- **EXERCISE DETAILS**: Set down exactly the lines of the records from the top to the line containing "Document page, 1500x844 pixels."; include both.
** Opening THE RECORDS block **
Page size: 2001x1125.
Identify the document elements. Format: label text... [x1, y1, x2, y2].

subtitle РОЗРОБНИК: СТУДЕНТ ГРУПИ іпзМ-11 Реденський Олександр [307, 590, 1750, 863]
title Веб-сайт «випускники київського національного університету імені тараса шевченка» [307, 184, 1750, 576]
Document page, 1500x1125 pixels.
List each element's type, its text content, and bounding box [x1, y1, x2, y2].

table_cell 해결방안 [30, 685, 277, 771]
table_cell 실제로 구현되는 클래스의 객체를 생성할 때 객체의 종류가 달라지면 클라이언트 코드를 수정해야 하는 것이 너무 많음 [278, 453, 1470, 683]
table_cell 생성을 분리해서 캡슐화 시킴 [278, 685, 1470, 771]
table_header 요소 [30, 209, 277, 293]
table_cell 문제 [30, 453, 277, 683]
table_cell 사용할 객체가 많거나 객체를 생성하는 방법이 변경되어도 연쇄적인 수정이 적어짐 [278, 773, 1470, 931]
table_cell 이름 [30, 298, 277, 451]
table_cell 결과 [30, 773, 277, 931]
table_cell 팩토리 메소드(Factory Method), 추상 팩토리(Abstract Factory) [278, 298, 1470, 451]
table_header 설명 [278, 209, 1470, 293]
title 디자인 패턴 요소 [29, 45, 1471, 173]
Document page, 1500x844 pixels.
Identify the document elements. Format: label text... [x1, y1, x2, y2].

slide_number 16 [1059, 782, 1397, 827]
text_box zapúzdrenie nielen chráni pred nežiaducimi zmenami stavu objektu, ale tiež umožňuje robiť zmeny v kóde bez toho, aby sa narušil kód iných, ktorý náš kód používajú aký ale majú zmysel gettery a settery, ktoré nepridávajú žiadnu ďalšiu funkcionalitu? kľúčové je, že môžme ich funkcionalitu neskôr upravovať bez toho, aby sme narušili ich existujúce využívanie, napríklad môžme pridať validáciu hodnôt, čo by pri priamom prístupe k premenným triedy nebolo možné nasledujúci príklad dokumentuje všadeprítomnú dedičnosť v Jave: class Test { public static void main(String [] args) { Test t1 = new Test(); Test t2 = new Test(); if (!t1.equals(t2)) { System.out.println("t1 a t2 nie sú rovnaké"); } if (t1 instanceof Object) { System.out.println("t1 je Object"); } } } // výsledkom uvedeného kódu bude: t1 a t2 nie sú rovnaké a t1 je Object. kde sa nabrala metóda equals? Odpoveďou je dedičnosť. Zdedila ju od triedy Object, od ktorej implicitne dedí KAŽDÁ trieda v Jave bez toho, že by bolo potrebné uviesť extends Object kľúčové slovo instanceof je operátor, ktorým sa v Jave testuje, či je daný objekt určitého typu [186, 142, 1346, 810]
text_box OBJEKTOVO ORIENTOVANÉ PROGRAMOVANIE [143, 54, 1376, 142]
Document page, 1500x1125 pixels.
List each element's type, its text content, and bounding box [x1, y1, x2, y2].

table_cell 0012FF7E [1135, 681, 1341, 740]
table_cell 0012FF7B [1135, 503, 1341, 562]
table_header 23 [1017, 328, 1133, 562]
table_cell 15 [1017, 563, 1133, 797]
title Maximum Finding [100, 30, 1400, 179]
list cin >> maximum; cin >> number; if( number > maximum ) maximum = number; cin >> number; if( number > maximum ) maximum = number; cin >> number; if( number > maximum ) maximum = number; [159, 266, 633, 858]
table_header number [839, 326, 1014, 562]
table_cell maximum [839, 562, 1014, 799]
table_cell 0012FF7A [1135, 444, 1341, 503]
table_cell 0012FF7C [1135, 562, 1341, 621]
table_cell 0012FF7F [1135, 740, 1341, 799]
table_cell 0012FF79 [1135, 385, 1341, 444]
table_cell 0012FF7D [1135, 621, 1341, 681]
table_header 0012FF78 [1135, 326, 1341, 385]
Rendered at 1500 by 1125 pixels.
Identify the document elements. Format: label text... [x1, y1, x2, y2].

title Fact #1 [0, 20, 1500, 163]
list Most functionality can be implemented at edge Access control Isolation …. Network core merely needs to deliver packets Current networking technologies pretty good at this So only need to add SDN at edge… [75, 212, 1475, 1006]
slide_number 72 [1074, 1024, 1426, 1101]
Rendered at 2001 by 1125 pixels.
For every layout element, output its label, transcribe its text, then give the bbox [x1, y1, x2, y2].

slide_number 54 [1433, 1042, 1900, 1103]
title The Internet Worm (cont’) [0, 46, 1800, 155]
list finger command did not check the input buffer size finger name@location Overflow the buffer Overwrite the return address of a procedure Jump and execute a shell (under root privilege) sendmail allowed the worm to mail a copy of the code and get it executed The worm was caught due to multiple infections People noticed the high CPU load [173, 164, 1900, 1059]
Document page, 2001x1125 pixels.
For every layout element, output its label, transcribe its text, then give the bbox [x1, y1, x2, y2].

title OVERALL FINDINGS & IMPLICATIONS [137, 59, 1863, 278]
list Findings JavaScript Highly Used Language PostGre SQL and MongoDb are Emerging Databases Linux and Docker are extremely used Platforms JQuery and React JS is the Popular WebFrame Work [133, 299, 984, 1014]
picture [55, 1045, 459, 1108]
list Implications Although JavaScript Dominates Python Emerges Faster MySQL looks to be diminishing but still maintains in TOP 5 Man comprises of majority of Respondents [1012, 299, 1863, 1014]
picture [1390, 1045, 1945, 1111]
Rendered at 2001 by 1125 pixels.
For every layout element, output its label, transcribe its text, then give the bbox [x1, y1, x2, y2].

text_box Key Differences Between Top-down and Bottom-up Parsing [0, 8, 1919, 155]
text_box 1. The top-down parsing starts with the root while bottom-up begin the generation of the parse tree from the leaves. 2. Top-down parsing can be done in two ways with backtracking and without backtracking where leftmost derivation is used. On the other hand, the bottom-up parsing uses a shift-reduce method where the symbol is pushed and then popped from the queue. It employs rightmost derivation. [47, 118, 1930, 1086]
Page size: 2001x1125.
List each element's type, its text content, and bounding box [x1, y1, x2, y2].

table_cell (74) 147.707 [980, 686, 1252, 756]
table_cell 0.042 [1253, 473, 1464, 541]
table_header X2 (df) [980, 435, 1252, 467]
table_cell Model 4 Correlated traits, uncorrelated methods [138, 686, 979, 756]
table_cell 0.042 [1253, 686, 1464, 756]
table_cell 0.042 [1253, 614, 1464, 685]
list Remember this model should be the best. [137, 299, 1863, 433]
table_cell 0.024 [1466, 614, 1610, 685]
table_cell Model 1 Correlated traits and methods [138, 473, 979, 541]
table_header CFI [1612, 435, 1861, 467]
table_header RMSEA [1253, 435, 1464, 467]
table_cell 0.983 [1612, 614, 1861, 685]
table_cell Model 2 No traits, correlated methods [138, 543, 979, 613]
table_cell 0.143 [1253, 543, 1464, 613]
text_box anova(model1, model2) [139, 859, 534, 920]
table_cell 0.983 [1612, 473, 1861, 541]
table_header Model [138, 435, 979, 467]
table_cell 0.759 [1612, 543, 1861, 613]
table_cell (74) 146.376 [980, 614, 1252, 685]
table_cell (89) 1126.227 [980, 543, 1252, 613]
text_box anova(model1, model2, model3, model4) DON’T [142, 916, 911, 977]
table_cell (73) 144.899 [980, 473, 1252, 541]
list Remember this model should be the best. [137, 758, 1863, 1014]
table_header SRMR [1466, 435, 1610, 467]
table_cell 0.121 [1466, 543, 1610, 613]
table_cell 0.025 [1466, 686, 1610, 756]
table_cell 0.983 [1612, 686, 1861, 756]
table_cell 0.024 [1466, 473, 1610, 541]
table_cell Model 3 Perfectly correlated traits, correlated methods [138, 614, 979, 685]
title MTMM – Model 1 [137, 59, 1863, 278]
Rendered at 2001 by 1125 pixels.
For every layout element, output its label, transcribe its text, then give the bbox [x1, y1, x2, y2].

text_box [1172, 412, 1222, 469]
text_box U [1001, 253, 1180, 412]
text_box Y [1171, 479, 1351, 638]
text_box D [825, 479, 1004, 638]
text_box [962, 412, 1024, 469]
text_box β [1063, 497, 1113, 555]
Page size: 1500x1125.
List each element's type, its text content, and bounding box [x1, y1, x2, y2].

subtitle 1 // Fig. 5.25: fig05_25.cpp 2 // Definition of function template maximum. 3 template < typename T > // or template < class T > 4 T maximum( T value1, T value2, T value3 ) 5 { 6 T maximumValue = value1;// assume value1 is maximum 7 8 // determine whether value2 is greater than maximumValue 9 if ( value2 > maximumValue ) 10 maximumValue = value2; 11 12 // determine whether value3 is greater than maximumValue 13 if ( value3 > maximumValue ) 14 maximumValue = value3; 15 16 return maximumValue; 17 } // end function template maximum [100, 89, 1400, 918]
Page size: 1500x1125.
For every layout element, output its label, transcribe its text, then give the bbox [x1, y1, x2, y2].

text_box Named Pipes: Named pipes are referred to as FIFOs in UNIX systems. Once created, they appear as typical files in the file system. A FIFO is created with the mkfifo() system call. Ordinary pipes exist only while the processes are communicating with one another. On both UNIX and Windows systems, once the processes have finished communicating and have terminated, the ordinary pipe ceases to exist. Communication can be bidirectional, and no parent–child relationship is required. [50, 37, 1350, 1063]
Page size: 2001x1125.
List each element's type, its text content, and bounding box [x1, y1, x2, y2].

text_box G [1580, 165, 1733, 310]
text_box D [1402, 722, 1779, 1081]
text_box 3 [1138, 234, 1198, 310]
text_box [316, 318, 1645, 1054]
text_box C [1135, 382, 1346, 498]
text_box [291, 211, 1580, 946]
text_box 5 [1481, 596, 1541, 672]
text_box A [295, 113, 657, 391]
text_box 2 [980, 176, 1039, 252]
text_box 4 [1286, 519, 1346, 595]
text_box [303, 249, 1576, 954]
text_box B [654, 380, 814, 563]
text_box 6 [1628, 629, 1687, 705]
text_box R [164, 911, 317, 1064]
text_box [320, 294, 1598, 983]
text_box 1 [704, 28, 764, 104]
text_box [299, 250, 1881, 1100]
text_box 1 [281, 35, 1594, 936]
** Closing THE RECORDS block **
- **WRITTEN RESPONSE**:
Page size: 2001x1125.
Identify the document elements. Format: label text... [x1, y1, x2, y2].

subtitle РОЗРОБНИК: СТУДЕНТ ГРУПИ іпзМ-11 Реденський Олександр [307, 590, 1750, 863]
title Веб-сайт «випускники київського національного університету імені тараса шевченка» [307, 184, 1750, 576]
Document page, 1500x1125 pixels.
List each element's type, its text content, and bounding box [x1, y1, x2, y2].

table_cell 해결방안 [30, 685, 277, 771]
table_cell 실제로 구현되는 클래스의 객체를 생성할 때 객체의 종류가 달라지면 클라이언트 코드를 수정해야 하는 것이 너무 많음 [278, 453, 1470, 683]
table_cell 생성을 분리해서 캡슐화 시킴 [278, 685, 1470, 771]
table_header 요소 [30, 209, 277, 293]
table_cell 문제 [30, 453, 277, 683]
table_cell 사용할 객체가 많거나 객체를 생성하는 방법이 변경되어도 연쇄적인 수정이 적어짐 [278, 773, 1470, 931]
table_cell 이름 [30, 298, 277, 451]
table_cell 결과 [30, 773, 277, 931]
table_cell 팩토리 메소드(Factory Method), 추상 팩토리(Abstract Factory) [278, 298, 1470, 451]
table_header 설명 [278, 209, 1470, 293]
title 디자인 패턴 요소 [29, 45, 1471, 173]
Document page, 1500x844 pixels.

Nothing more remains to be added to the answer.